To explore the influence of ID-Inpainter on occluded face recognition, we compare the identity distributions among four test datasets, i.e., the ground truth (GT), occluded (Occ.), CA, and ID-Inpainter. Five classes with 20 samples for each in FaceScub [35] are randomly picked and are projected to a $256D$ identity space by ArcFace [2]. After that, we use t-SNE [36] to reduce the dimensions from 256 to 2 and visualize them after normalization, as in Figure 7. The highly aggregated features on ground truth are dispersed due to occlusions. CAs mitigate some dispersion but still fail to tell these classes apart. However, ID-Inpainter makes the features more cohesive based on CA and distinguishes these classes with more apparent margins.

4.3.4. More test datasets

We report the verification experiment results for LFW-112, CFP-112, and AgeDB-112 in

Table 4. Results for LFW, CFP-FP, and AgeDB-30. The results are measured by verification accuracy (%). Bold indicates the best value.

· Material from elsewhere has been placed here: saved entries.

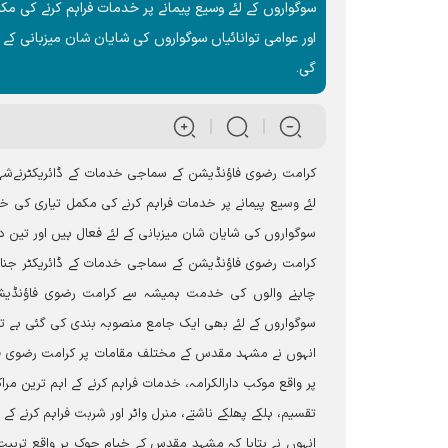
سوگواروں کے لئے وسیع پیمانے پر خدمات فراہم کرنے کی م
اور عوامی توانائیاں سوگواروں کی شایان شان میزبانی کے
گی۔
کرامت رضوی فاؤنڈیشن کے سماجی خدمات کے ڈائریکٹرنےشہید 
لئے وسیع پیمانے پر خدمات فراہم کرنے کی مکمل تیاری کی خب
سوگواروں کی شایان شان میزبانی کے لئے فعال ہیں اور تین
کرامت رضوی فاؤنڈیشن کے سماجی خدمات کے ڈائریکٹر جناب جع
چاہنے والوں کی خدمت ہمیشہ سے کرامت رضوی فاؤنڈیشن
سوگواروں کے لئے بھی ایک جامع منصوبہ بندی کی گئی ہے ت
پر واقع موکب دارالکرامہ، خدمات فراہم کرنے کے اہم ترین 
تقسیم، ہلکے پھلکے ناشتے، منرل واٹر اور شربت فراہم کرنے کے ل
انہوں نے بتایا کہ مشہد مقدس کے خیام چوک پر واقع تربی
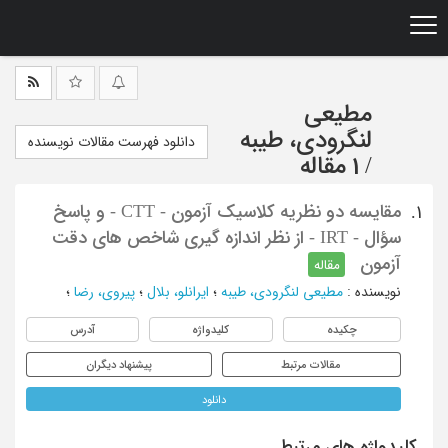
Ski
t
mai
conten
مطیعی
لنگرودی، طیبه
دانلود فهرست مقالات نویسنده
/
1 مقاله
مقایسه دو نظریه کلاسیک آزمون - CTT - و پاسخ
1.
سؤال - IRT - از نظر اندازه گیری شاخص های دقت
آزمون
مقاله
نویسنده
:
مطیعی لنگرودی، طیبه
؛
ایرانلو، بلال
؛
پیروی، رضا
؛
چکیده
کلیدواژه
آدرس
مقالات مرتبط
پیشنهاد دیگران
دانلود
کلیدواژه های مرتبط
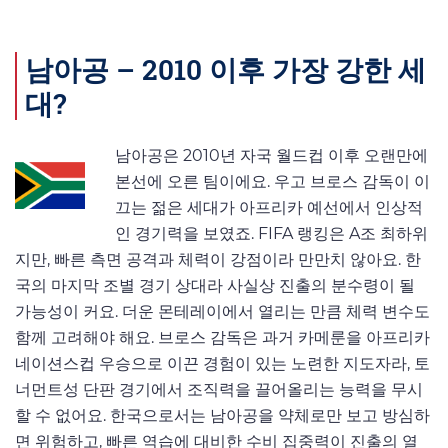
남아공 – 2010 이후 가장 강한 세
대?
남아공은 2010년 자국 월드컵 이후 오랜만에
본선에 오른 팀이에요. 우고 브로스 감독이 이
끄는 젊은 세대가 아프리카 예선에서 인상적
인 경기력을 보였죠. FIFA 랭킹은 A조 최하위
지만, 빠른 측면 공격과 체력이 강점이라 만만치 않아요. 한
국의 마지막 조별 경기 상대라 사실상 진출의 분수령이 될
가능성이 커요. 더운 몬테레이에서 열리는 만큼 체력 변수도
함께 고려해야 해요. 브로스 감독은 과거 카메룬을 아프리카
네이션스컵 우승으로 이끈 경험이 있는 노련한 지도자라, 토
너먼트성 단판 경기에서 조직력을 끌어올리는 능력을 무시
할 수 없어요. 한국으로서는 남아공을 약체로만 보고 방심하
면 위험하고, 빠른 역습에 대비한 수비 집중력이 진출의 열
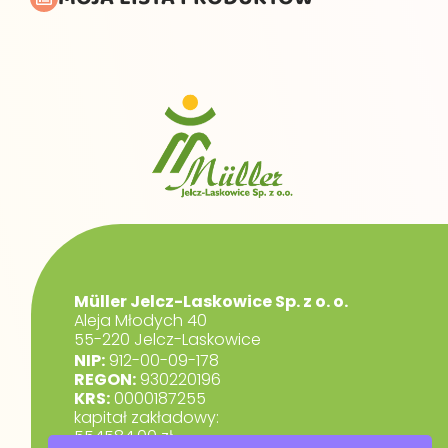
Müller Jelcz-Laskowice Sp. z o. o.
Aleja Młodych 40
55-220 Jelcz-Laskowice
NIP:
912-00-09-178
REGON:
930220196
KRS:
0000187255
kapitał zakładowy:
554584,00 zł.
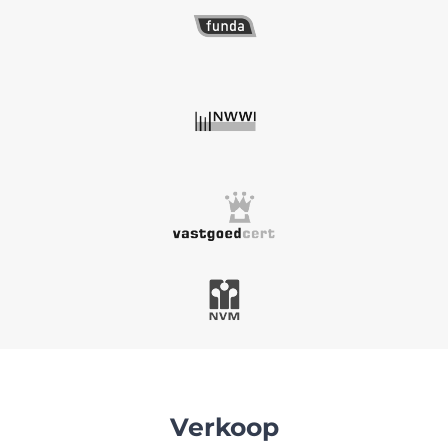
Verkoop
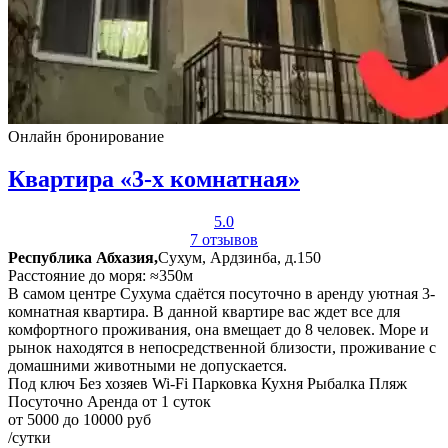
Онлайн бронирование
Квартира «3-х комнатная»
5.0
7 отзывов
Республика Абхазия,
Сухум, Ардзинба, д.150
Расстояние до моря: ≈350м
В самом центре Сухума сдаётся посуточно в аренду уютная 3-
комнатная квартира. В данной квартире вас ждет все для
комфортного проживания, она вмещает до 8 человек. Море и
рынок находятся в непосредственной близости, проживание с
домашними животными не допускается.
Под ключ
Без хозяев
Wi-Fi
Парковка
Кухня
Рыбалка
Пляж
Посуточно
Аренда от 1 суток
от 5000 до 10000 руб
/сутки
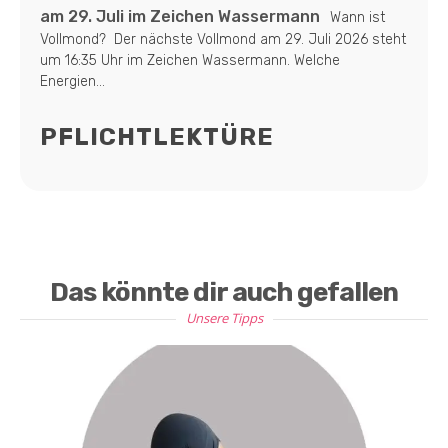
am 29. Juli im Zeichen Wassermann
Wann ist
Vollmond? Der nächste Vollmond am 29. Juli 2026 steht
um 16:35 Uhr im Zeichen Wassermann. Welche
Energien...
PFLICHTLEKTÜRE
Das könnte dir auch gefallen
Unsere Tipps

Dataset	Occlusion	FROM	ArcFace	ID-Inpainter
LFW	R-block(48)	98.43	95.03	97.58
	R-block(64)	97.15	85.28	94.13
	R-part	97.53	91.46	96.65
CFP-FP	R-block(48)	55.58	83.43	89.78
	R-block(64)	54.12	69.45	77.56
	R-part	54.06	79.26	84.40
AgeDB-30	R-block(48)	51.85	79.90	87.87
	R-block(64)	51.62	67.71	77.73
	R-part	51.26	74.51	84.03

. Each dataset is compared with FROM [5], ArcFace [2], and our ID-Inpainter on different occlusions. These results demonstrate that our approach still works for the test datasets that vary widely in age and angle.

5. Conclusions

We proposed ID-Inpainter, a new identity-guided face inpainting network for occluded face recognition. It achieves maximum identity preservation through a GAN-like fusing network. However, many challenges remain to be tackled when it is applied in real-world scenarios. For example, we can not use it directly in real occlusions. When we meet real occlusion datasets, such as RMFRD [37], Bus Violence [38], CrowdSim2 [39], etc., we must combine it with an automatic occlusion detector. At the same time, the existing face occlusion detectors do not always perform perfectly to obtain the occlusion masks, which may negatively impact the subsequent inpainting process. Most occlusion detectors are built on a segmentation model and trained with synthesized datasets, which perform poorly in detecting real images. Appropriate improvements in datasets and algorithm strategies can significantly improve the accuracy of occlusive masks, thus ensuring recognition performance. For example, they could increase the proportion of real occluded images in the training dataset or improve the algorithm to obtain the occlusions indirectly based on detecting the face background. Another obvious challenge is the balance of structure consistency and identity preservation. A set of appropriate loss weight settings and the ratio setting of the same-identity pairs in the training dataset are needed to obtain optimal performance.

Combined with occlusion detectors, our model can play an essential role in various occluded face recognition scenarios, such as suspect retrieval, access verification, etc. In the future, we plan to extend our work to blind inpainting, which will rely little on the occlusion detector and is anticipated to be more effective when applied practically.